Selon elle, il n’y a pas de vide juridique. Les autorités ont pris une série de mesures pour prévenir la traite des êtres humains et assurer la protection des travailleurs migrants. Elle cite notamment le Combating of Trafficking in Persons Act de 2009 pour prévenir et réprimer la traite des êtres humains, ainsi que la Criminal Act et l’Employment Rights Act.
Cependant, elle reconnaît un manque de connaissance quant à l’existence de ces lois et espère des campagnes de sensibilisation à ce sujet, car de nombreux cas de non-respect des droits humains sont monnaie courante et les chiffres disponibles ne reflètent pas la réalité. Parmi ces cas, on compte l’exploitation sexuelle, le trafic d’organes et le trafic d’enfants. Ce sont des réalités qui existent, mais dont on ne parle pas suffisamment, explique-t-elle. « Toute personne témoin de ces cas devrait les dénoncer », souligne Anoushka Virasawmy.

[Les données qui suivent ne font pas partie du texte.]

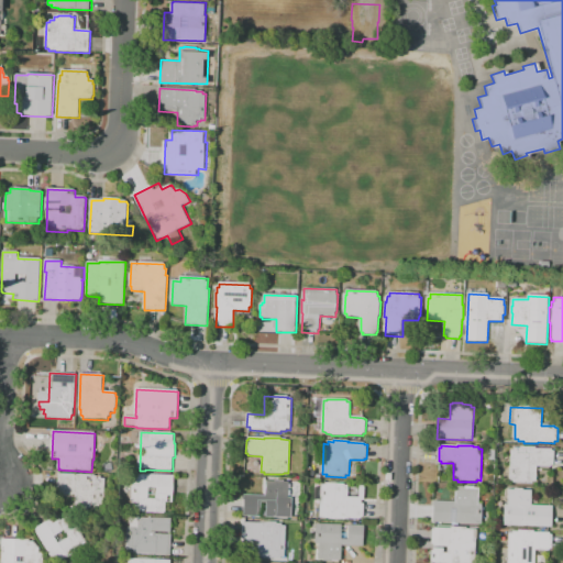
[(510,482),(511,451),(516,451),(516,449),(521,449),(521,448),(537,448),(537,449),(553,450),(553,452),(555,452),(554,466),(552,466),(552,467),(538,467),(538,483),(533,483),(533,484),(515,484),(515,482),(510,482)]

Elle déplore également le manque d’application effective des lois existantes et les délais trop longs des enquêtes, ce qui met les victimes en danger en attendant les résultats.
Les syndicalistes Reaz Chuttoo de la Confédération des Travailleurs des Secteurs Privé et Public (CTSP) et Faizal Ally Beegun sont cependant plus critiques quant à la situation qui prévaut à Maurice. Ils notent que depuis une trentaine d’années, la situation des travailleurs migrants n’a pas changé à Maurice. Ce, malgré toutes les critiques des instances internationales.

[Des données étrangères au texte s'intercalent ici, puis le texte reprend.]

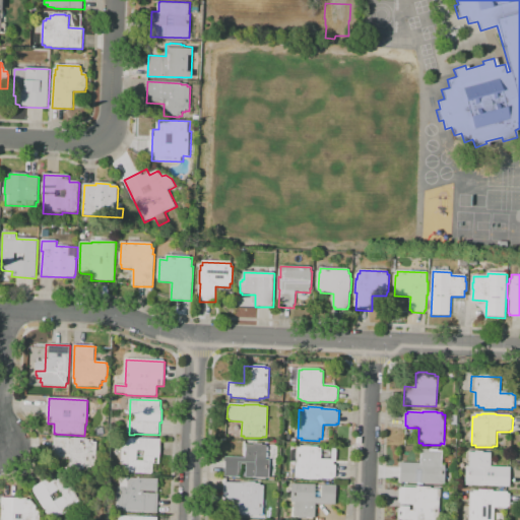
[(54,452),(54,438),(88,440),(88,441),(93,441),(93,443),(98,443),(96,467),(92,467),(92,469),(88,468),(89,472),(75,471),(54,452)]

Reaz Chuttoo fait remarquer qu’en raison de leur situation de vulnérabilité, les travailleurs migrants sont souvent exploités et sujets au trafic humain, car les lois ne les protègent pas suffisamment. Ceux qui osent protester sont rapidement expulsés sans aucune forme de procès ou moyen de se défendre. Selon lui, le ministère du Travail ne peut même pas intervenir et ne fait qu’agir en tant que facilitateur.
Il souligne qu’il y a un lobby du secteur privé en faveur de l’implémentation d’une réglementation pour les travailleurs migrants. « Je déclencherai une grève de la faim si elle est appliquée », prévient Reaz Chuttoo. Selon lui, cela ne protégera pas les travailleurs migrants, car il y aura une loi différente pour ces employés. « Le ministère du Travail a apposé son veto à ce règlement, mais jusqu’à quand ? » se demande-t-il.
Le syndicaliste Faizal Ally Beegun déplore lui aussi que Maurice soit épinglé chaque année pour son manque de rigueur dans la prévention de l’exploitation et du trafic humain des travailleurs migrants, qui sont parfois vendus à d’autres entreprises si elles ne sont pas satisfaites du travail obtenu. Il dénonce également le rôle joué par les agents recruteurs qui menacent souvent les travailleurs d’expulsion en cas de révolte. « Le Département d’État américain continuera de critiquer le pays si rien n’est fait pour protéger suffisamment les travailleurs migrants », lance Faizal Ally Beegun.